À la fin de la Seconde Guerre mondiale, les nazis ont exploré l'utilisation de moustiques vecteurs du paludisme comme arme biologique, selon des rapports du camp de concentration de Dachau, près de Munich.

Cette initiative émerge des archives de Dachau. En janvier 1942, Heinrich Himmler, chef des SS, ordonne la création d'un institut d'entomologie adjacent au camp. Officiellement dédié à la recherche de médicaments contre les maladies transmises par les insectes, cet institut visait en réalité à développer des armes biologiques, affirme Klaus Reinhardt, chercheur à l'université de Tübingen, dans la revue scientifique Endeavour.
En 1944, les scientifiques étudient la survie des moustiques infectés pour les déployer sur l'ennemi.
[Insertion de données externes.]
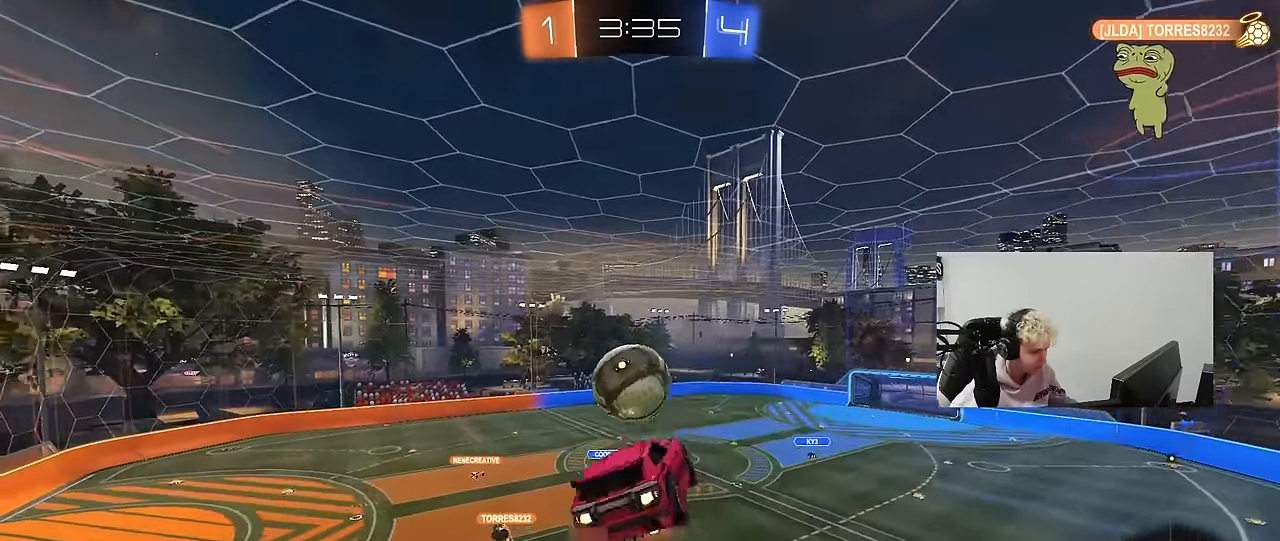
{"keys": ["a", "shift"], "mouse": ["left"], "mouse_move": "still", "events": [[83, "s", "down"], [83, "w", "up"], [183, "mouse_right", "up"], [267, "s", "up"], [367, "s", "down"], [467, "s", "up"]]}
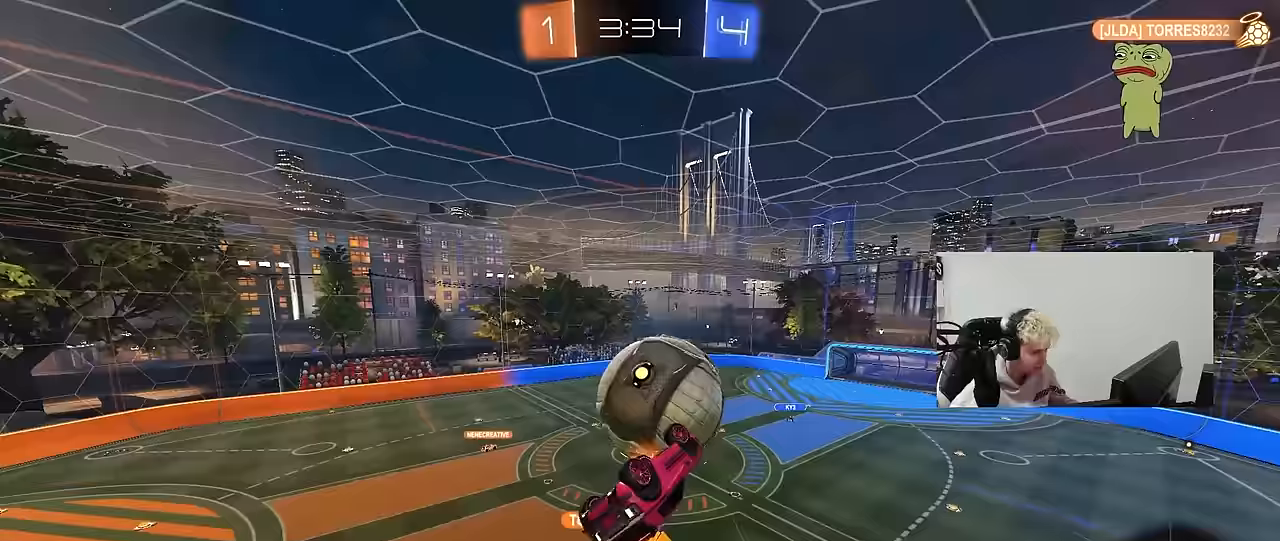
{"keys": ["a", "shift"], "mouse": [], "mouse_move": "still", "events": [[33, "mouse_left", "up"]]}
Le directeur conclut que l'Anophèles, principal vecteur du paludisme, est le plus adapté. Cette recherche reste secrète, l'Allemagne ayant signé le Protocole de Genève en 1925, interdisant les armes chimiques et biologiques. « En fin de compte, ces travaux étaient de faible valeur comparés à ceux des Alliés », note Reinhardt.
Pendant les deux guerres mondiales, les animaux servent souvent au transport et à la communication. Les Alliés innovent toutefois : vers luisants pour lire les cartes la nuit chez les Britanniques en 1914-1918, ou chauves-souris porteuses de bombes incendiaires par les Américains, projet abandonné.